Fig. 2: Serum-starved human endothelial cells display large vacuolar networks containing membrane vesicles.

A Electron micrographs of normal (N) HUVECs representative of two independent experiments. B Representative electron micrographs of HUVEC exposed to SS for 1, 2, or 3 h showing autophagosome formation (A; arrow), fusion between lysosomes (L) and autophagosomes (A) with multivesicular bodies (MVB), and large autolysosome (AL) formation containing late multilamellar autophagosomes (left panel, arrows), degraded materials, and ApoExo-size vesicles (right panel arrow) (representative of two independent experiments). C Quantification of the cytoplasmic surface occupied by autophagosomes, lysosomes, multivesicular bodies, and autolysosomes on the cell surface in HUVECs exposed to N or SS for 1, 2, or 3 h.

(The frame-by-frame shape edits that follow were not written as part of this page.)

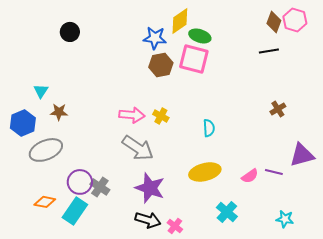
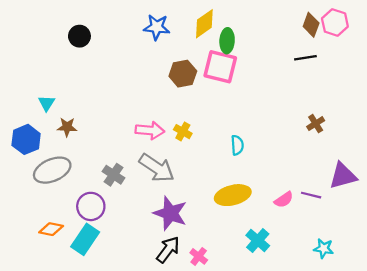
green ellipse: (200, 36) -> (227, 41), turned 75
blue star: (155, 38) -> (157, 27), moved
gray cross: (100, 187) -> (114, 175), moved
black arrow: (148, 220) -> (168, 250), turned -70

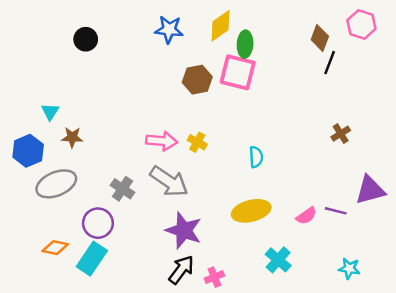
brown diamond: (311, 25) -> (320, 38), moved
black line: (305, 58) -> (330, 63), turned -60
pink cross: (199, 256) -> (214, 277), turned 30

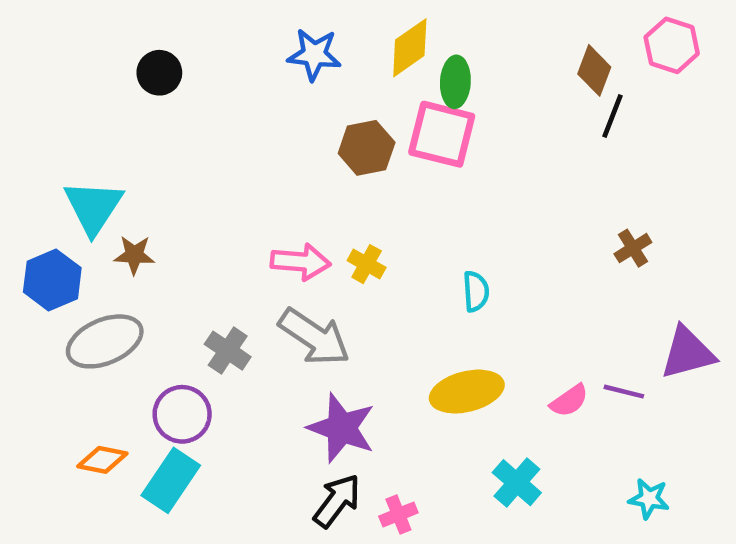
cyan triangle: (50, 112) -> (93, 207), size x1.8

Autophagosomes are characterized by a double membrane encapsulating cytoplasmic material. Multivesicular bodies are characterized by the internal budding of the endosomal membrane forming intraluminal vesicles. Lysosomes are characterized by a single membrane containing electron-dense material. Autolysosomes, formed by the fusion between an autophagosome or an MVB with a lysosome, are enclosed by a single membrane and contain cytoplasmic material and organelles in various stages of degradation. Here, autolysosomes were also found to contain an array of small membrane vesicles. Fusion events between autophagosomes or MVBs and lysosomes were observed, resulting in the formation of large autolysosomes. All values are expressed as the mean ± SEM. P values were obtained by the Kruskal–Wallis test (*P < 0.05; **P < 0.01; ***P < 0.001). n = 50 cell profiles from two independent experiments. Scale bar = 500 nm.